Count how many of the lines below contain the string "from", with case counting, and reply with that number alone.

**Exercise materials:**
[Start of section]

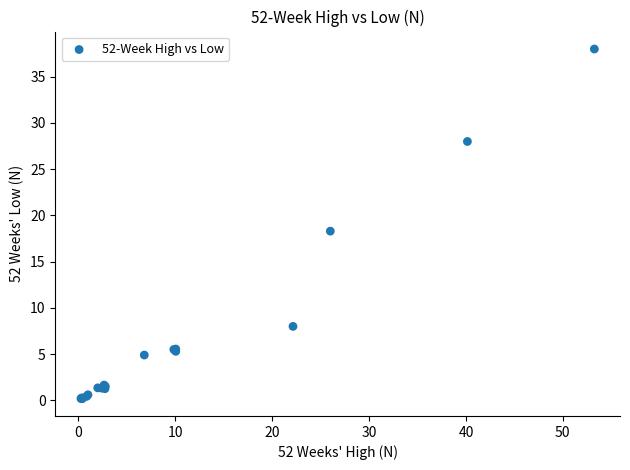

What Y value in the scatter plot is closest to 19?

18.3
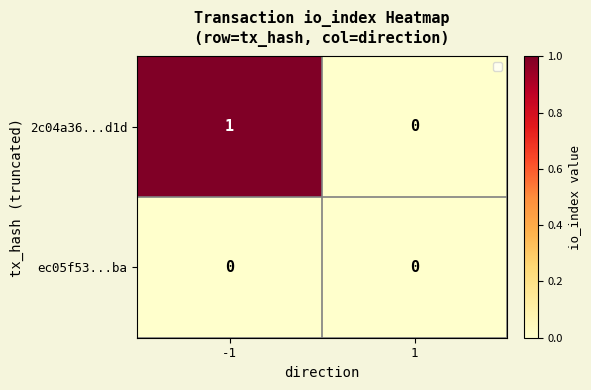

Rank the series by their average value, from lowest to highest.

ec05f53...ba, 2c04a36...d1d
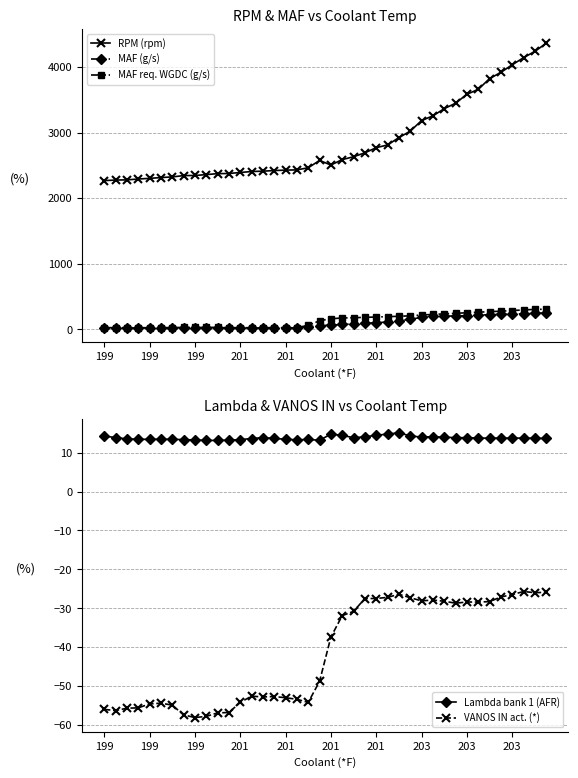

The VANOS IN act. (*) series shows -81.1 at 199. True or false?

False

[End of section]
[Start of section]

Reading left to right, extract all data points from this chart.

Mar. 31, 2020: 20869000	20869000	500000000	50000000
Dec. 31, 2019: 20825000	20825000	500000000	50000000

[End of section]

**Expected answer:** 2